There are some vendors offering water plants.  Not as many as one would find in Bangkok.  Mostly water lilies, aquarium plants, surprisingly I did not see any nelumbo or lotus.

What they lack in quantity is made up for by some very interesting water lilies being offered.

Generally, the water lilies are very healthy and well-fed which of course is necessary if one is to have continuously large blooms. They have the typical pinks, some very dark blues and rich yellows and some really lovely ORANGE ones!

I really wanted to have a picture taken of the orange flowers as I know I could not take the plant home so at least I would have pictures but the vendor would not allow for photos to be taken.  Tough luck.  I hope I can see and picture them again either in Indonesia or Bangkok soon.
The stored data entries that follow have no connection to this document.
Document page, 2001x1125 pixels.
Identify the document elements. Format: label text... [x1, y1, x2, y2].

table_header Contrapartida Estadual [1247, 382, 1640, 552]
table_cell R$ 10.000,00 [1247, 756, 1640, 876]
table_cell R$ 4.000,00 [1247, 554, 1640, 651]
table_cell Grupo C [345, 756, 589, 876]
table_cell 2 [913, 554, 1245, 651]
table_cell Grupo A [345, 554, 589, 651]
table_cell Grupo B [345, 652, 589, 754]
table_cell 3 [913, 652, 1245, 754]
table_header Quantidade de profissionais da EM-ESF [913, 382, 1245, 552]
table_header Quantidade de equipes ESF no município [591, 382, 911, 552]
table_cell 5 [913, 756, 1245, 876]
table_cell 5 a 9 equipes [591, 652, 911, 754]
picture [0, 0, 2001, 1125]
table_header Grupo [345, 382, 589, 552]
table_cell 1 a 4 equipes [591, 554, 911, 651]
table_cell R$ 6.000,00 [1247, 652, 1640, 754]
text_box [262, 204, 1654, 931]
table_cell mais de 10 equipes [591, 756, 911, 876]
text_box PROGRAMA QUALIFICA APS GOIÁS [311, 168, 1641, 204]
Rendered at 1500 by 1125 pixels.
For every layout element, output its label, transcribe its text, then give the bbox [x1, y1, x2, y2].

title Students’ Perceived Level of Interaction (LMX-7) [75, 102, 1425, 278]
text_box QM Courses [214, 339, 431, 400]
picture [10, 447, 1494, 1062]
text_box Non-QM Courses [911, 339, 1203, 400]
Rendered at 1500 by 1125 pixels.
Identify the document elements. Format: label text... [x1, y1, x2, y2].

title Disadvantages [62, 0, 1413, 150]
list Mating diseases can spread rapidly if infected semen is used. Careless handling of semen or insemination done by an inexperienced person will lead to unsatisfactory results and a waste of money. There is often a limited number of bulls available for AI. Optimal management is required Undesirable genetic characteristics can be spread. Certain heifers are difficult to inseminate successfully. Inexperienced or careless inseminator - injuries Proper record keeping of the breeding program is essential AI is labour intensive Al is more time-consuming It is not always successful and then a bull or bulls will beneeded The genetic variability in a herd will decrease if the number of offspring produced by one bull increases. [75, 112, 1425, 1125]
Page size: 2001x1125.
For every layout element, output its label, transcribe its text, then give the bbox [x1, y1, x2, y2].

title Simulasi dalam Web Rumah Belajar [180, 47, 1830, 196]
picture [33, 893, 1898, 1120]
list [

The vendors also has a very good way of displaying their waterplants. Placed in small basins and other plastic containers, the plants have undamaged leaves and washed really well to the point that the water where they float is kept as clean as possible.  This is something that most vendors of waterplants in other countries normally take for granted.
Giant hibiscus

One plant that got my attention is a hibiscus rosa-sinensis which I suspect to be a discobelle cultivar.  Not only is the color so sweetly delicate with its pink tone softly melting to white but the dinner plate size makes it doubly impressive.  My friend Tata placed his cigarette pack at the bottom of the pot for comparison.

Just like at the Lung Center, this market also features sprouts ready for juice extraction.  This market offers more varieties though.  While we can only get wheat grass sprouts at the Lung Center, here you can take your pick from alfalfa sprouts, mungbeans sprouts, soybean sprouts, etc., in addition to the usual wheat grass.

I would have wanted to know what the purple seedlings are but in this market, it is very difficult to communicate with the vendors as almost all cannot speak English.  A real disadvantage for non-chinese speaking visitors like me.

In addition to the various plants, there are also all kinds of garden supplies  and plants being offered for sale. Pots, fertilizers, tools, seeds.  There are also fresh produce like fruits and some vegetables.  There is no cooked food section or a wet market like the Lung Center though.

Of course, the main event for this market will have to be the orchids on display.  For that, I will reserve a separate post.